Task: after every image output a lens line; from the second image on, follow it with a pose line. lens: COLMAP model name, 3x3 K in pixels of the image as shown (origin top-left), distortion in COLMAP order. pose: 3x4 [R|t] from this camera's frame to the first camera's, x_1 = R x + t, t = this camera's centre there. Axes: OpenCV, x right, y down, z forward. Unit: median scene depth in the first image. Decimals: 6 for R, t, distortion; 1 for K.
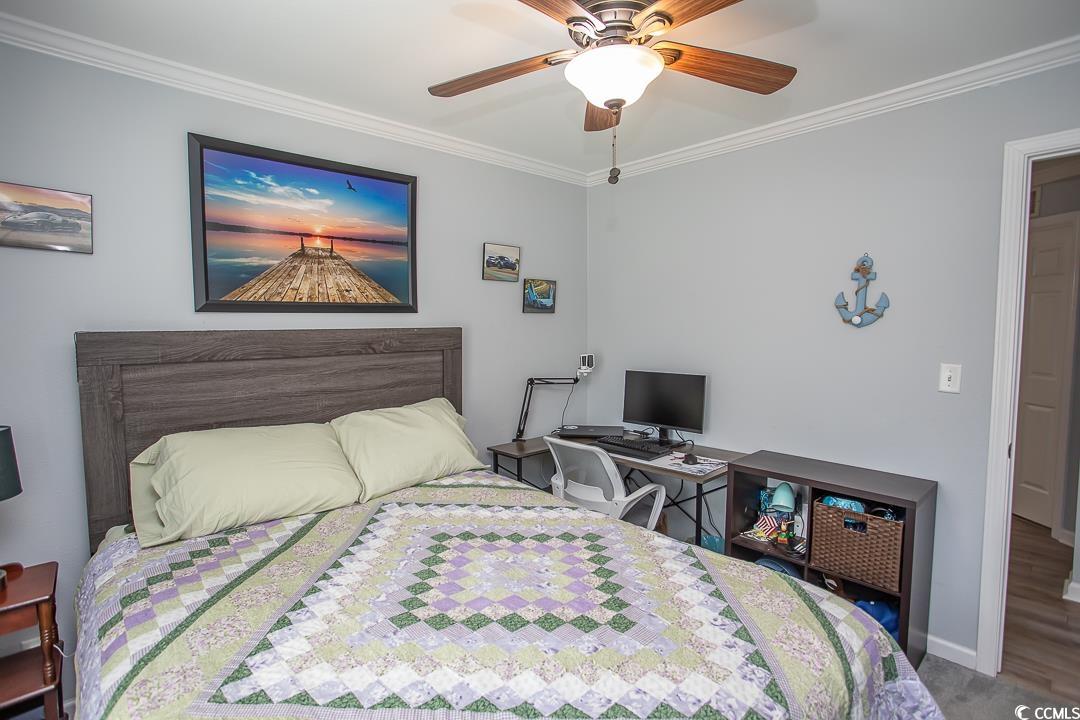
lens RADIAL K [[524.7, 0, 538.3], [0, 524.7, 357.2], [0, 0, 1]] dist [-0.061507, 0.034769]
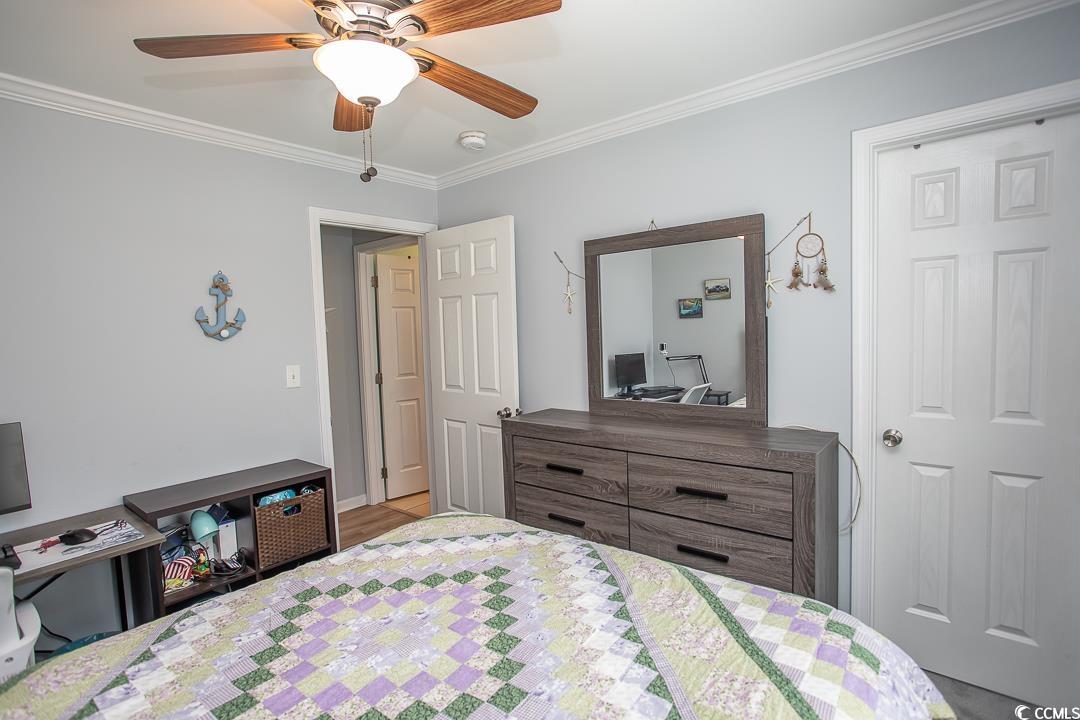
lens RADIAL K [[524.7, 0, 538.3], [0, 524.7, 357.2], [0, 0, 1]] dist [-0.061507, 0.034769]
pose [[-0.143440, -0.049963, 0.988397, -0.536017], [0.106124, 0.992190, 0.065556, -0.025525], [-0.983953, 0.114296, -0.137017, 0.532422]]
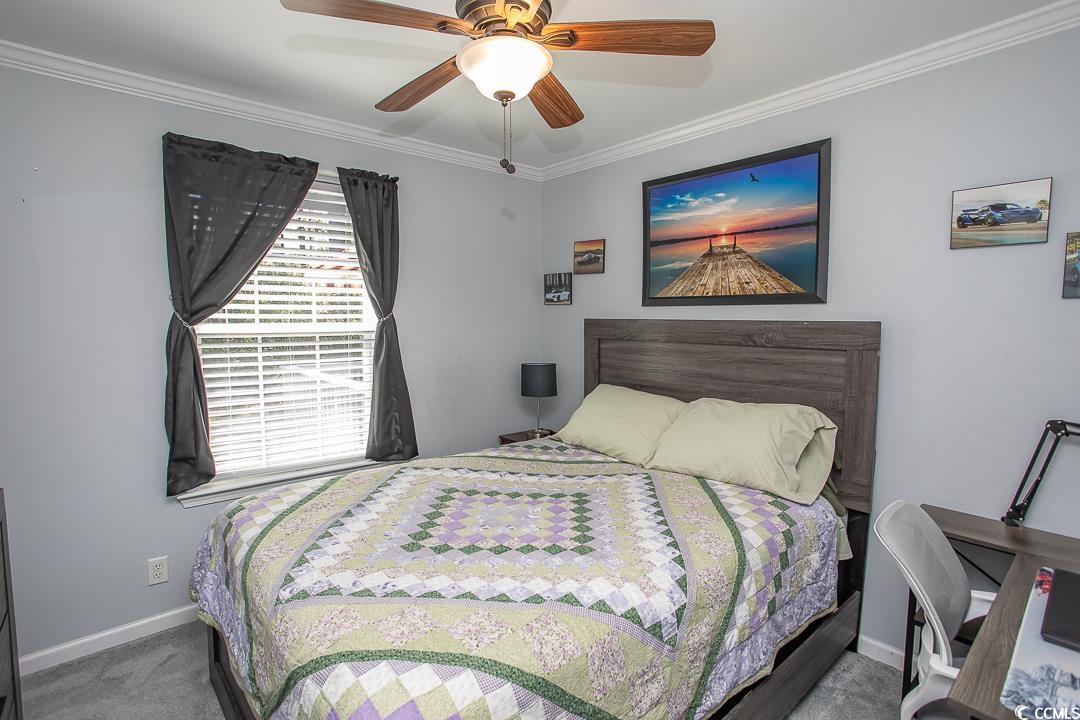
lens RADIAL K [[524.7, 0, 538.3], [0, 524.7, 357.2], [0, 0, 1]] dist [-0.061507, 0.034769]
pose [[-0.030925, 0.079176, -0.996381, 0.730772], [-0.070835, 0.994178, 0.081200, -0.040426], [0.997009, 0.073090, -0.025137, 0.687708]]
::::
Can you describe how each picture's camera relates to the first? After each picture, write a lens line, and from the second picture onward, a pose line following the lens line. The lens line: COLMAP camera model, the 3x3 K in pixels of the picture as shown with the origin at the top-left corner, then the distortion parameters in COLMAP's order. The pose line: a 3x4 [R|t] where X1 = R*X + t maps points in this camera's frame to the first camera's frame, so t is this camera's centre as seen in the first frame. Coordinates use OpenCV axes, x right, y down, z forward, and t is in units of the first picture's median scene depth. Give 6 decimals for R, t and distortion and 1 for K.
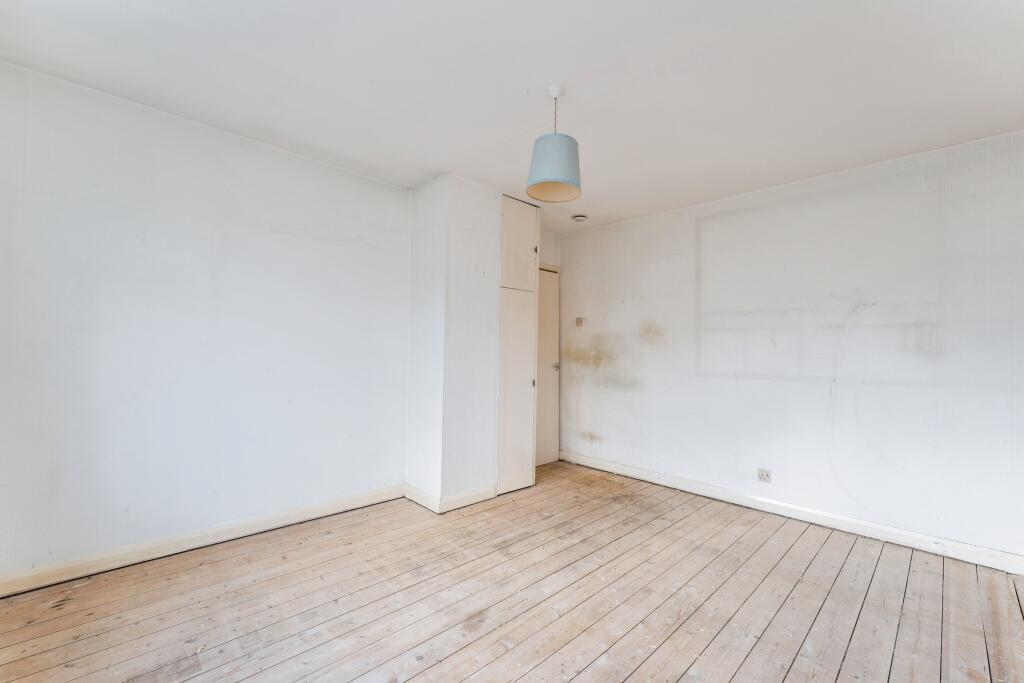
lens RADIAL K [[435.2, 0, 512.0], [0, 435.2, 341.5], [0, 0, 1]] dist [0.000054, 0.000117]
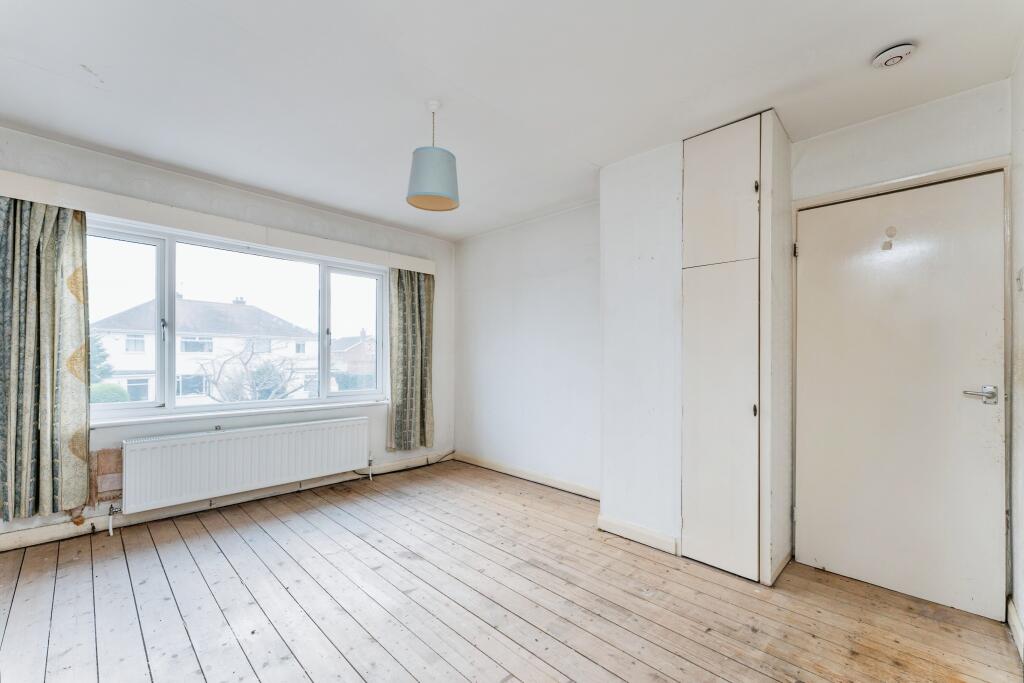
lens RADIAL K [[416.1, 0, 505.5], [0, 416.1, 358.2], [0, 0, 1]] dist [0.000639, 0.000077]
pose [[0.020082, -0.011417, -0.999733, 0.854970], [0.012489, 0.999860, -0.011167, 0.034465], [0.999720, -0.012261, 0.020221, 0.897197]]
::::
- _What the task asks_
Could you copy out the rows above, starting with the line that contains "Can you describe" and going on through the line that contains "-0.012261, 0.020221, 0.897197]]", leaving out the pictures?

- _Solution to this task_
Can you describe how each picture's camera relates to the first? After each picture, write a lens line, and from the second picture onward, a pose line following the lens line. The lens line: COLMAP camera model, the 3x3 K in pixels of the picture as shown with the origin at the top-left corner, then the distortion parameters in COLMAP's order. The pose line: a 3x4 [R|t] where X1 = R*X + t maps points in this camera's frame to the first camera's frame, so t is this camera's centre as seen in the first frame. Coordinates use OpenCV axes, x right, y down, z forward, and t is in units of the first picture's median scene depth. Give 6 decimals for R, t and distortion and 1 for K.
lens RADIAL K [[435.2, 0, 512.0], [0, 435.2, 341.5], [0, 0, 1]] dist [0.000054, 0.000117]
lens RADIAL K [[416.1, 0, 505.5], [0, 416.1, 358.2], [0, 0, 1]] dist [0.000639, 0.000077]
pose [[0.020082, -0.011417, -0.999733, 0.854970], [0.012489, 0.999860, -0.011167, 0.034465], [0.999720, -0.012261, 0.020221, 0.897197]]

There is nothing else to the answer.